It is commonly believed that this underutilization by
African Americans is due to their mistrust for the American societal
institutions marked by the legacy of slavery, abuses in medical
experimentation, economic injustices, racial profiling practices found not
only in the streets of American cities but also in the healthcare delivery
system.
The authors of the JAMA commentary write, however, that the
causes of hospice care underutilization by minorities may be several,
and "few data have been collected to further the understanding of this
important problem." They go on saying that "to provide
the basis for solutions to correct this current states of affairs, reliable
data and and a broader societal dialogue are needed."
In this context, the Initiative to Improve Palliative and
End-of-Life care in the African American Community was formed to delineate
historical, social, cultural, ethical, economic, legal, health policy, and
medical issues "that appear to affect African Americans' attitudes
toward, acceptance of, access to, and utilization of palliative care and
hospices services." In February 2000, an interdisciplinary working
group of African American scholars and professionals met to start defining a
research, education, and policy agenda aimed at improving the end-of-life care
for minority patients facing death.
The author affiliation of the JAMA commentary include
Stanford University (CA), Memorial Sloan-Kettering Cancer Center (in New
York), Cooper Green Hospital (Ala), Harlem Palliative Care Network, NY, M.D.
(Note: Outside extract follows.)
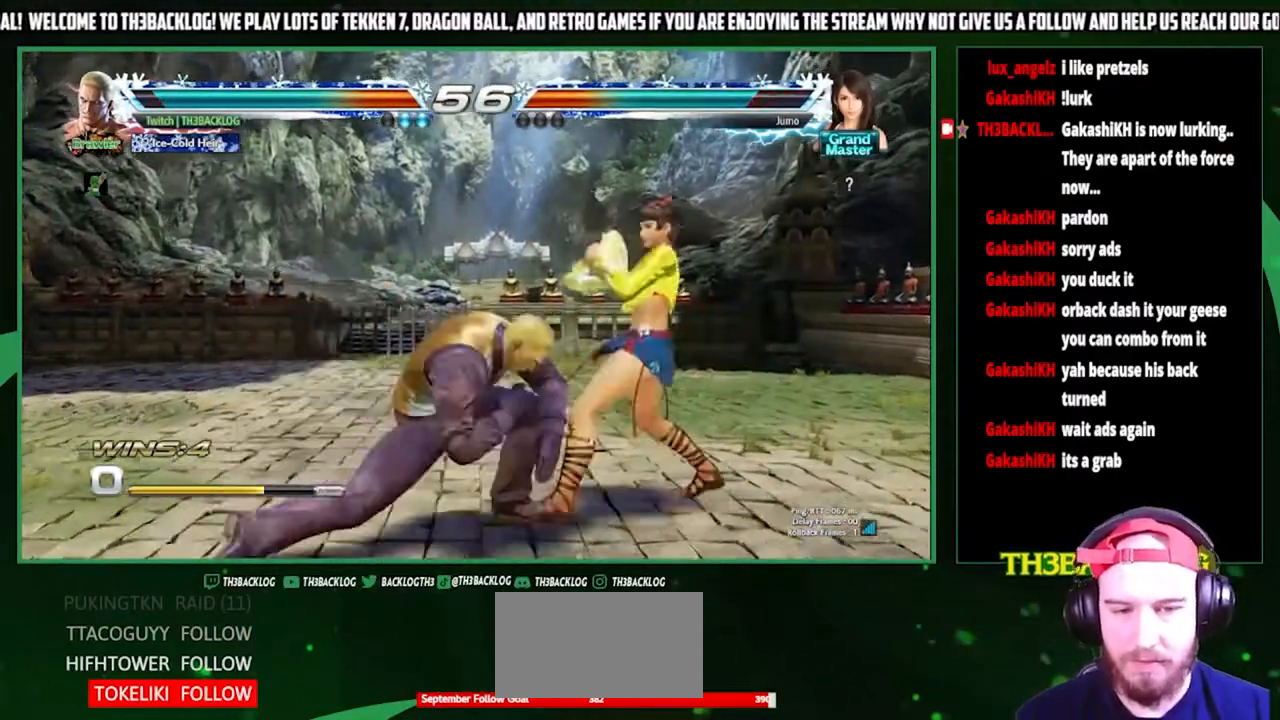
{"buttons": [], "left_stick": "left", "events": [[467, "left_stick", "left"]]}
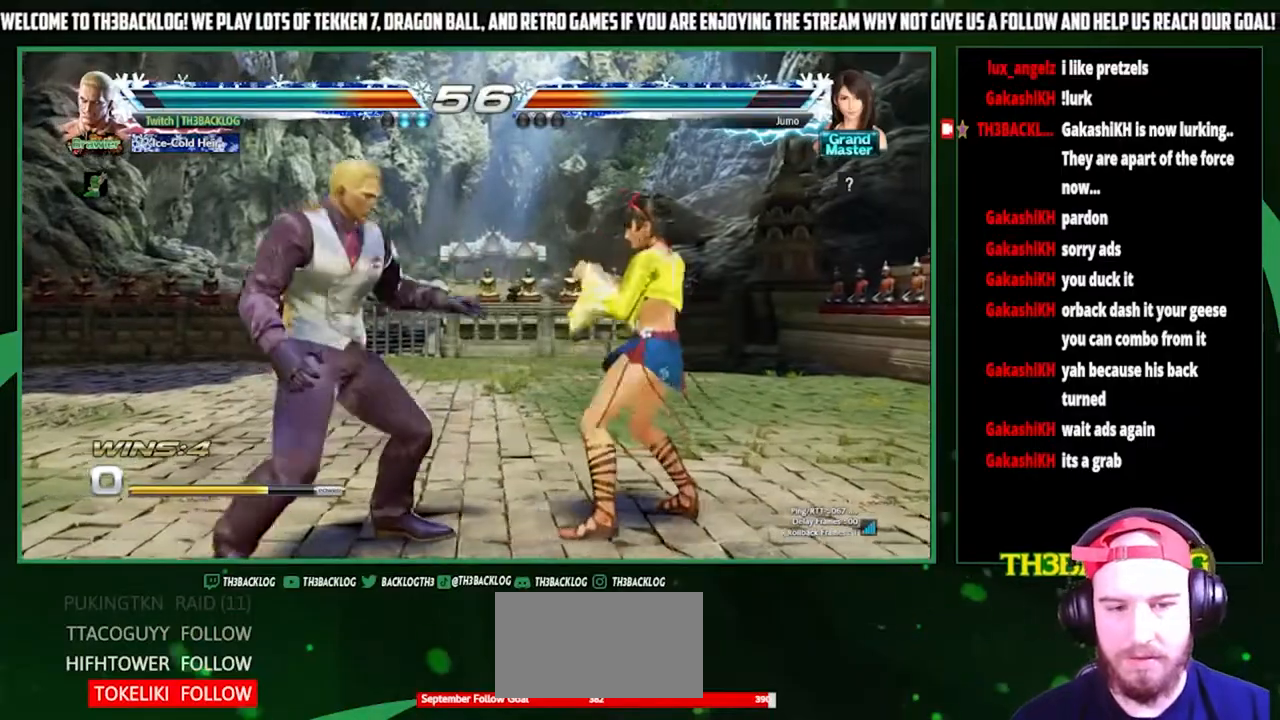
{"buttons": [], "left_stick": "center", "events": [[33, "left_stick", "center"], [100, "left_stick", "left"], [267, "left_stick", "right"], [300, "SQUARE", "down"], [300, "TRIANGLE", "down"], [367, "SQUARE", "up"], [367, "TRIANGLE", "up"], [433, "left_stick", "center"]]}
Anderson Cancer Center (Texas), and the Tuskegee University University
National Center for Bioethics in Research and health Care (Ala).
In an attempt to shed some light on this underutilization
issue, the authors addressed the religious and spiritual aspects that a lot of
times view death as a "welcomed friend", a "transition rather
than a final state", a moment of "pain and suffering not to be
avoided but rather to be endured as part of a spiritual
commitment."
They also discussed the secondary socialization by the
entertainment industry that disproportionately show -- when compared with
whites -- death involving African Americans as violent, with rare images of
dignified, comfortable death, compassionate care, or death from natural
causes; such skewed representation making education efforts a challenge.
The authors suggest that the lack of education at almost all
levels (patient and family, physicians, clergy, etc) as also a possible cause
of the hospice care underutilization by blacks, in addition to the lack of
involvement of minority health care professionals in the palliative care or
hospice programs.
Without minimizing the mistrust and individual
factors, the authors believe that, as in the case of the overall unequal
access to medical care that provides "less resource-intensive care than
do other hospitalized patients, despite their preferences for more
life-prolonging measures," African Americans receive also less
access to hospice and palliative care.
"More research and systematic review of relevant
policies and regulations to understand and eliminate the causes of race-based
health disparities are needed, including research, both quantitative and
qualitative to clarify and improve the knowledge of health care professionals
of the demographic, socioeconomic, psychosocial, and medical factor that
influence decisions regarding end-of-life care for African American and other
minorities," conclude the authors. "Constructive community and
public dialogue regarding positive models and examples of qualify end-of-life
care also are needed."
Reviewed by Carl Gilbert, M.D.
Address your comments or questions to LaVera
Crawley, MD, Stanford University Center for Biomedical Ethics, 701 Welch Rd,
Bldg A, Suite 1105, Palo Alto, CA 94304 (e-mail: lcrawley@standford.edu).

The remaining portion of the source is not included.